Work to complete -> Reproduce the data exactly.

[Saved entries]
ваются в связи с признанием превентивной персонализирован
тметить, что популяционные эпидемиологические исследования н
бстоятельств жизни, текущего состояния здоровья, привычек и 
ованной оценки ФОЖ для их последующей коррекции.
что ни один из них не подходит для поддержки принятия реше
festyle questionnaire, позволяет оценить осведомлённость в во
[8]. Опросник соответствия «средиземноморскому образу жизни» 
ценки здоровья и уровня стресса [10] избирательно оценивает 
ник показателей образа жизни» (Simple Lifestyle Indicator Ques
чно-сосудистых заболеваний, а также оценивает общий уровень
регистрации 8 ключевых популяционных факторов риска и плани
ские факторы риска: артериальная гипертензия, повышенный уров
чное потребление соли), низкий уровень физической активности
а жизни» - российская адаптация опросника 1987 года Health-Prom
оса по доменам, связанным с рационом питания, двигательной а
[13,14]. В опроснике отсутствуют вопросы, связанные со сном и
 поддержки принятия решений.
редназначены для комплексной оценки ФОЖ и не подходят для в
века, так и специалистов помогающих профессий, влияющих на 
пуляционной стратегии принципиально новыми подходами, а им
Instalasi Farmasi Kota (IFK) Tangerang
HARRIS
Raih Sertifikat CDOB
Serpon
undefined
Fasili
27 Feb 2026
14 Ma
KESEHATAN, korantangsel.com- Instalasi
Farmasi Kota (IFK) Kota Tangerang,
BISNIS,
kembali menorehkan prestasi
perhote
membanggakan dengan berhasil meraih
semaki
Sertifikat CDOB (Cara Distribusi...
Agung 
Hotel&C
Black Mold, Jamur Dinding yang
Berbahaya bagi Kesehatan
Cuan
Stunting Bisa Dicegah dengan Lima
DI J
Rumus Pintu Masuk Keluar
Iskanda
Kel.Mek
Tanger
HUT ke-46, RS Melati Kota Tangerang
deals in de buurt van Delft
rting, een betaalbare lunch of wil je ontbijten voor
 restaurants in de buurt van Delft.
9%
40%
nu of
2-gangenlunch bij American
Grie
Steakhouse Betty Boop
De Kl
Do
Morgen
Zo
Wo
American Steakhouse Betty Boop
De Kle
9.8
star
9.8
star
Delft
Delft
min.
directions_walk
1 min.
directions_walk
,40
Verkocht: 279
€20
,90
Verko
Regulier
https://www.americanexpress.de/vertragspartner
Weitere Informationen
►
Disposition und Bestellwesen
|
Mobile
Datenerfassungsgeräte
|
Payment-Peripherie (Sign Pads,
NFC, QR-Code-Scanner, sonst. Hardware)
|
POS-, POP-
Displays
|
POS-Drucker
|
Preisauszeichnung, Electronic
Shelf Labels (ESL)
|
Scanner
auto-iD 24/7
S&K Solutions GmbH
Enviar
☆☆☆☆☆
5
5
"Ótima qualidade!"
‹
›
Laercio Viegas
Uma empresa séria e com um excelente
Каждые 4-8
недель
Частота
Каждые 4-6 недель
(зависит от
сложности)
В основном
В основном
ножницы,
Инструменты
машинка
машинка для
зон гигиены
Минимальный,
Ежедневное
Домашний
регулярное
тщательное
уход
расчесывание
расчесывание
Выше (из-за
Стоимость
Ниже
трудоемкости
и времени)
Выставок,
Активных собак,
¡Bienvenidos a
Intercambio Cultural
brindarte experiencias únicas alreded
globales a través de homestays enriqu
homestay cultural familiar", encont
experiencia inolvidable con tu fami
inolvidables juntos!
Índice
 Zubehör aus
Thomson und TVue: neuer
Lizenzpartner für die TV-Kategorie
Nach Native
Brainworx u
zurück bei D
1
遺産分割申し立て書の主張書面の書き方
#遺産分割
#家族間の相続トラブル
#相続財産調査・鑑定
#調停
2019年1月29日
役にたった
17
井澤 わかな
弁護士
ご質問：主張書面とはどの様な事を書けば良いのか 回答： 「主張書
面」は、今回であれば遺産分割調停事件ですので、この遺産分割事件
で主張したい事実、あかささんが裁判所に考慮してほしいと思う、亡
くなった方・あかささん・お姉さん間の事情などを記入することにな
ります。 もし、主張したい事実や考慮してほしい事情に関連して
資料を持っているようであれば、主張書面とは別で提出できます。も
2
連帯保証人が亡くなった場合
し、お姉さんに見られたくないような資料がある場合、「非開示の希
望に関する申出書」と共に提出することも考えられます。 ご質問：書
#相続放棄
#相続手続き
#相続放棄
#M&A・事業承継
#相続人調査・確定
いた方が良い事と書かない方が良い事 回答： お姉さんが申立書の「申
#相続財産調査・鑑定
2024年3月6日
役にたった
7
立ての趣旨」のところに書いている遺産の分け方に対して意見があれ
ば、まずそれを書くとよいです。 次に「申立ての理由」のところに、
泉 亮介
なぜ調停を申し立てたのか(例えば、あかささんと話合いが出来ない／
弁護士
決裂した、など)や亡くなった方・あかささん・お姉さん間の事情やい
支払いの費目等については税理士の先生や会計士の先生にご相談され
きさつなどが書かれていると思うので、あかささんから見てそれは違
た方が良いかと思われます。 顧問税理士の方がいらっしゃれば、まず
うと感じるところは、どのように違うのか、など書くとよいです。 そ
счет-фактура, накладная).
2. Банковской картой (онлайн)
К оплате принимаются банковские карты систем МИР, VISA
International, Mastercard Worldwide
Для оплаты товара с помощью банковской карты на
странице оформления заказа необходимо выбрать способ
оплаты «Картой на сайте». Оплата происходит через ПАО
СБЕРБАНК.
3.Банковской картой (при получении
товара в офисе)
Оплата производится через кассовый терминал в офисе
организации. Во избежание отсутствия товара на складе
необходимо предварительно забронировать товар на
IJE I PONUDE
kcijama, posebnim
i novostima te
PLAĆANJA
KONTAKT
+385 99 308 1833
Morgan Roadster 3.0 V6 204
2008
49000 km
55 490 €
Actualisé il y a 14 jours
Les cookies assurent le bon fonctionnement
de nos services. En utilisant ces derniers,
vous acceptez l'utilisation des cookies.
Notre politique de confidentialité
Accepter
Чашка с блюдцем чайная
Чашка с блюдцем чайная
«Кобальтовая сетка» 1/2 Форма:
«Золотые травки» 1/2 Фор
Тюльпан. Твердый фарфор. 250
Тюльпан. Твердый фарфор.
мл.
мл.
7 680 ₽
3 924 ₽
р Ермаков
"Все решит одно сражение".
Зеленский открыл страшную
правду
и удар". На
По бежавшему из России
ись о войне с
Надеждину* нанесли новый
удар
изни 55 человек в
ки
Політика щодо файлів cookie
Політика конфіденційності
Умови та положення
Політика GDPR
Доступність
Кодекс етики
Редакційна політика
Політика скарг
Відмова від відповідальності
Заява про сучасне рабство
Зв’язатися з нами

The completed task ->
ваются в связи с признанием превентивной персонализирован
тметить, что популяционные эпидемиологические исследования н
бстоятельств жизни, текущего состояния здоровья, привычек и 
ованной оценки ФОЖ для их последующей коррекции.
что ни один из них не подходит для поддержки принятия реше
festyle questionnaire, позволяет оценить осведомлённость в во
[8]. Опросник соответствия «средиземноморскому образу жизни» 
ценки здоровья и уровня стресса [10] избирательно оценивает 
ник показателей образа жизни» (Simple Lifestyle Indicator Ques
чно-сосудистых заболеваний, а также оценивает общий уровень
регистрации 8 ключевых популяционных факторов риска и плани
ские факторы риска: артериальная гипертензия, повышенный уров
чное потребление соли), низкий уровень физической активности
а жизни» - российская адаптация опросника 1987 года Health-Prom
оса по доменам, связанным с рационом питания, двигательной а
[13,14]. В опроснике отсутствуют вопросы, связанные со сном и
 поддержки принятия решений.
редназначены для комплексной оценки ФОЖ и не подходят для в
века, так и специалистов помогающих профессий, влияющих на 
пуляционной стратегии принципиально новыми подходами, а им
Instalasi Farmasi Kota (IFK) Tangerang
HARRIS
Raih Sertifikat CDOB
Serpon
undefined
Fasili
27 Feb 2026
14 Ma
KESEHATAN, korantangsel.com- Instalasi
Farmasi Kota (IFK) Kota Tangerang,
BISNIS,
kembali menorehkan prestasi
perhote
membanggakan dengan berhasil meraih
semaki
Sertifikat CDOB (Cara Distribusi...
Agung 
Hotel&C
Black Mold, Jamur Dinding yang
Berbahaya bagi Kesehatan
Cuan
Stunting Bisa Dicegah dengan Lima
DI J
Rumus Pintu Masuk Keluar
Iskanda
Kel.Mek
Tanger
HUT ke-46, RS Melati Kota Tangerang
deals in de buurt van Delft
rting, een betaalbare lunch of wil je ontbijten voor
 restaurants in de buurt van Delft.
9%
40%
nu of
2-gangenlunch bij American
Grie
Steakhouse Betty Boop
De Kl
Do
Morgen
Zo
Wo
American Steakhouse Betty Boop
De Kle
9.8
star
9.8
star
Delft
Delft
min.
directions_walk
1 min.
directions_walk
,40
Verkocht: 279
€20
,90
Verko
Regulier
https://www.americanexpress.de/vertragspartner
Weitere Informationen
►
Disposition und Bestellwesen
|
Mobile
Datenerfassungsgeräte
|
Payment-Peripherie (Sign Pads,
NFC, QR-Code-Scanner, sonst. Hardware)
|
POS-, POP-
Displays
|
POS-Drucker
|
Preisauszeichnung, Electronic
Shelf Labels (ESL)
|
Scanner
auto-iD 24/7
S&K Solutions GmbH
Enviar
☆☆☆☆☆
5
5
"Ótima qualidade!"
‹
›
Laercio Viegas
Uma empresa séria e com um excelente
Каждые 4-8
недель
Частота
Каждые 4-6 недель
(зависит от
сложности)
В основном
В основном
ножницы,
Инструменты
машинка
машинка для
зон гигиены
Минимальный,
Ежедневное
Домашний
регулярное
тщательное
уход
расчесывание
расчесывание
Выше (из-за
Стоимость
Ниже
трудоемкости
и времени)
Выставок,
Активных собак,
¡Bienvenidos a
Intercambio Cultural
brindarte experiencias únicas alreded
globales a través de homestays enriqu
homestay cultural familiar", encont
experiencia inolvidable con tu fami
inolvidables juntos!
Índice
 Zubehör aus
Thomson und TVue: neuer
Lizenzpartner für die TV-Kategorie
Nach Native
Brainworx u
zurück bei D
1
遺産分割申し立て書の主張書面の書き方
#遺産分割
#家族間の相続トラブル
#相続財産調査・鑑定
#調停
2019年1月29日
役にたった
17
井澤 わかな
弁護士
ご質問：主張書面とはどの様な事を書けば良いのか 回答： 「主張書
面」は、今回であれば遺産分割調停事件ですので、この遺産分割事件
で主張したい事実、あかささんが裁判所に考慮してほしいと思う、亡
くなった方・あかささん・お姉さん間の事情などを記入することにな
ります。 もし、主張したい事実や考慮してほしい事情に関連して
資料を持っているようであれば、主張書面とは別で提出できます。も
2
連帯保証人が亡くなった場合
し、お姉さんに見られたくないような資料がある場合、「非開示の希
望に関する申出書」と共に提出することも考えられます。 ご質問：書
#相続放棄
#相続手続き
#相続放棄
#M&A・事業承継
#相続人調査・確定
いた方が良い事と書かない方が良い事 回答： お姉さんが申立書の「申
#相続財産調査・鑑定
2024年3月6日
役にたった
7
立ての趣旨」のところに書いている遺産の分け方に対して意見があれ
ば、まずそれを書くとよいです。 次に「申立ての理由」のところに、
泉 亮介
なぜ調停を申し立てたのか(例えば、あかささんと話合いが出来ない／
弁護士
決裂した、など)や亡くなった方・あかささん・お姉さん間の事情やい
支払いの費目等については税理士の先生や会計士の先生にご相談され
きさつなどが書かれていると思うので、あかささんから見てそれは違
た方が良いかと思われます。 顧問税理士の方がいらっしゃれば、まず
うと感じるところは、どのように違うのか、など書くとよいです。 そ
счет-фактура, накладная).
2. Банковской картой (онлайн)
К оплате принимаются банковские карты систем МИР, VISA
International, Mastercard Worldwide
Для оплаты товара с помощью банковской карты на
странице оформления заказа необходимо выбрать способ
оплаты «Картой на сайте». Оплата происходит через ПАО
СБЕРБАНК.
3.Банковской картой (при получении
товара в офисе)
Оплата производится через кассовый терминал в офисе
организации. Во избежание отсутствия товара на складе
необходимо предварительно забронировать товар на
IJE I PONUDE
kcijama, posebnim
i novostima te
PLAĆANJA
KONTAKT
+385 99 308 1833
Morgan Roadster 3.0 V6 204
2008
49000 km
55 490 €
Actualisé il y a 14 jours
Les cookies assurent le bon fonctionnement
de nos services. En utilisant ces derniers,
vous acceptez l'utilisation des cookies.
Notre politique de confidentialité
Accepter
Чашка с блюдцем чайная
Чашка с блюдцем чайная
«Кобальтовая сетка» 1/2 Форма:
«Золотые травки» 1/2 Фор
Тюльпан. Твердый фарфор. 250
Тюльпан. Твердый фарфор.
мл.
мл.
7 680 ₽
3 924 ₽
р Ермаков
"Все решит одно сражение".
Зеленский открыл страшную
правду
и удар". На
По бежавшему из России
ись о войне с
Надеждину* нанесли новый
удар
изни 55 человек в
ки
Політика щодо файлів cookie
Політика конфіденційності
Умови та положення
Політика GDPR
Доступність
Кодекс етики
Редакційна політика
Політика скарг
Відмова від відповідальності
Заява про сучасне рабство
Зв’язатися з нами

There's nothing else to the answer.